**Your assignment**: In the listing below, find every line with the string "hand" and pull it out.

---------- Given entries

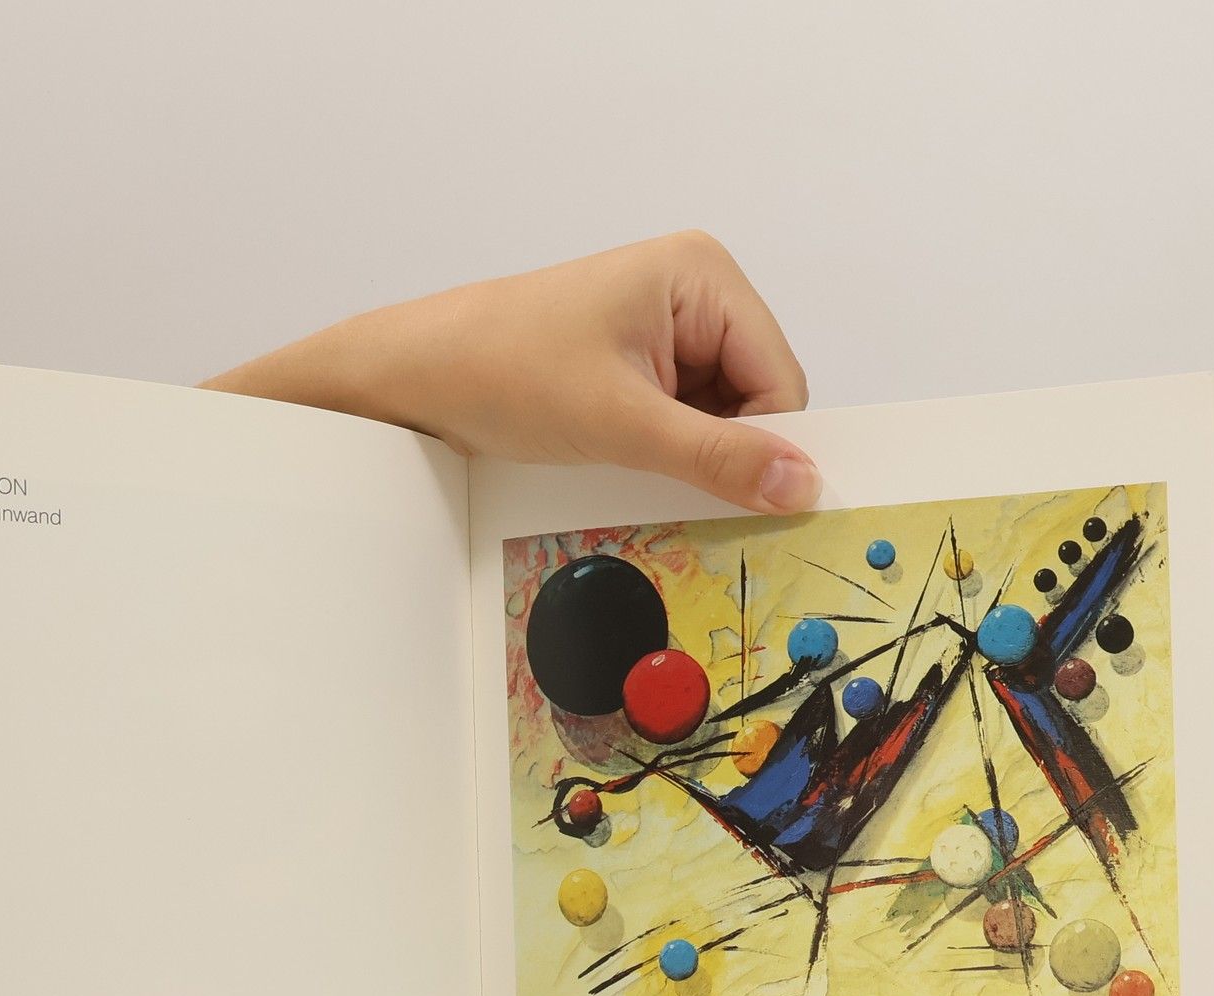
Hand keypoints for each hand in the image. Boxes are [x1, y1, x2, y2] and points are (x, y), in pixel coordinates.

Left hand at [204, 232, 818, 514]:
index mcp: (702, 274)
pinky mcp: (634, 363)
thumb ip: (717, 457)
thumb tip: (799, 484)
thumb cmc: (501, 369)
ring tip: (634, 465)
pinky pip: (682, 420)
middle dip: (728, 449)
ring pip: (721, 416)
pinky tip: (627, 463)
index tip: (758, 503)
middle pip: (757, 397)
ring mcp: (663, 327)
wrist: (414, 376)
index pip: (781, 378)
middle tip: (682, 489)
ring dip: (692, 455)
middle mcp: (692, 290)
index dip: (771, 444)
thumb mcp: (620, 423)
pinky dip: (667, 453)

--------------------

**Exercise solution**:
Hand keypoints for each hand in the image. Boxes are [x1, y1, x2, y2] and points are (x, y), in pixel coordinates.
Left hand at [204, 232, 818, 514]:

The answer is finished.